■ TASK GOAL: Put the lines from the start of the items below up to and including the line with "Авторизация(регистрация)" into a numbered list, leaving out any blank lines.

■ LISTED ENTRIES:
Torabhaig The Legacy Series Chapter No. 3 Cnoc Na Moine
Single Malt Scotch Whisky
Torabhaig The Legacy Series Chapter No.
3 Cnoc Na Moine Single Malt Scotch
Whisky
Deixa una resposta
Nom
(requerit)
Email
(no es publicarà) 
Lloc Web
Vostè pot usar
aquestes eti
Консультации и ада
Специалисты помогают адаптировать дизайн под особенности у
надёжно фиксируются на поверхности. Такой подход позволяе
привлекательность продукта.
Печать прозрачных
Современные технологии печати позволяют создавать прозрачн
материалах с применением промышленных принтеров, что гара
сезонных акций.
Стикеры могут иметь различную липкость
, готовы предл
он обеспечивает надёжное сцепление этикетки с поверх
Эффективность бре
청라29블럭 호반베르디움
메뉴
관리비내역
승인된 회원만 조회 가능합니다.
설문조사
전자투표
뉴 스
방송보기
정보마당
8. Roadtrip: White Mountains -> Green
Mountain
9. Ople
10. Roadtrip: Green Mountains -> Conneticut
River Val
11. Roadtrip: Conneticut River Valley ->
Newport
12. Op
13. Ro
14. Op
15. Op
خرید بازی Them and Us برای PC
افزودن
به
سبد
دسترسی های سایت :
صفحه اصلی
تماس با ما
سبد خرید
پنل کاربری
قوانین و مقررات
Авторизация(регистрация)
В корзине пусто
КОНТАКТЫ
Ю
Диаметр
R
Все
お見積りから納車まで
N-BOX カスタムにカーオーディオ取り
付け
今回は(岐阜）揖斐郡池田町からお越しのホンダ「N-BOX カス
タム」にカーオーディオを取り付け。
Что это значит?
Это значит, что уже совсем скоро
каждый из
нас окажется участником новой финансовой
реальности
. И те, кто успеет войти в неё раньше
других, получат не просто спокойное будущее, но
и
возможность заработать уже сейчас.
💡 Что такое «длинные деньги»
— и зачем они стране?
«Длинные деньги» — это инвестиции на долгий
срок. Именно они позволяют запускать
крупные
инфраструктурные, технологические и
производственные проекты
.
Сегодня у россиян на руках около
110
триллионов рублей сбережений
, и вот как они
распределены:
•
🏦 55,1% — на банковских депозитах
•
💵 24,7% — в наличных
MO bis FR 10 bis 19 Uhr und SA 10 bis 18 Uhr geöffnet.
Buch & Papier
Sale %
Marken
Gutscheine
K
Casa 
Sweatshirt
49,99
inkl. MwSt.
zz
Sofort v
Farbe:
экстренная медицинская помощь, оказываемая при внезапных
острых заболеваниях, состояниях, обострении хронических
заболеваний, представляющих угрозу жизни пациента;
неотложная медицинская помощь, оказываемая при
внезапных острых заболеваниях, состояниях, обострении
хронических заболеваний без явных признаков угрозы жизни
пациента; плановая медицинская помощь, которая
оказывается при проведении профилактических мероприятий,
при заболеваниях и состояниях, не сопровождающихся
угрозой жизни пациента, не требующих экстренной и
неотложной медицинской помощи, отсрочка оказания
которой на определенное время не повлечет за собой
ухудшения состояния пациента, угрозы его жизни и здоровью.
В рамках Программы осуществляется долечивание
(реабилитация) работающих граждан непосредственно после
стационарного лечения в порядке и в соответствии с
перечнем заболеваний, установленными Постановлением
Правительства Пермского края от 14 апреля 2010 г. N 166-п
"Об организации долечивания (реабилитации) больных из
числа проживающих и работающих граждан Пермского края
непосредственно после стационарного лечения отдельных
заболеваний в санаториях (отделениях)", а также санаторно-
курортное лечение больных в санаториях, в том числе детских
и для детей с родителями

■ SOLUTION:
1. Torabhaig The Legacy Series Chapter No. 3 Cnoc Na Moine
2. Single Malt Scotch Whisky
3. Torabhaig The Legacy Series Chapter No.
4. 3 Cnoc Na Moine Single Malt Scotch
5. Whisky
6. Deixa una resposta
7. Nom
8. (requerit)
9. Email
10. (no es publicarà) 
11. Lloc Web
12. Vostè pot usar
13. aquestes eti
14. Консультации и ада
15. Специалисты помогают адаптировать дизайн под особенности у
16. надёжно фиксируются на поверхности. Такой подход позволяе
17. привлекательность продукта.
18. Печать прозрачных
19. Современные технологии печати позволяют создавать прозрачн
20. материалах с применением промышленных принтеров, что гара
21. сезонных акций.
22. Стикеры могут иметь различную липкость
23. , готовы предл
24. он обеспечивает надёжное сцепление этикетки с поверх
25. Эффективность бре
26. 청라29블럭 호반베르디움
27. 메뉴
28. 관리비내역
29. 승인된 회원만 조회 가능합니다.
30. 설문조사
31. 전자투표
32. 뉴 스
33. 방송보기
34. 정보마당
35. 8. Roadtrip: White Mountains -> Green
36. Mountain
37. 9. Ople
38. 10. Roadtrip: Green Mountains -> Conneticut
39. River Val
40. 11. Roadtrip: Conneticut River Valley ->
41. Newport
42. 12. Op
43. 13. Ro
44. 14. Op
45. 15. Op
46. خرید بازی Them and Us برای PC
47. افزودن
48. به
49. سبد
50. دسترسی های سایت :
51. صفحه اصلی
52. تماس با ما
53. سبد خرید
54. پنل کاربری
55. قوانین و مقررات
56. Авторизация(регистрация)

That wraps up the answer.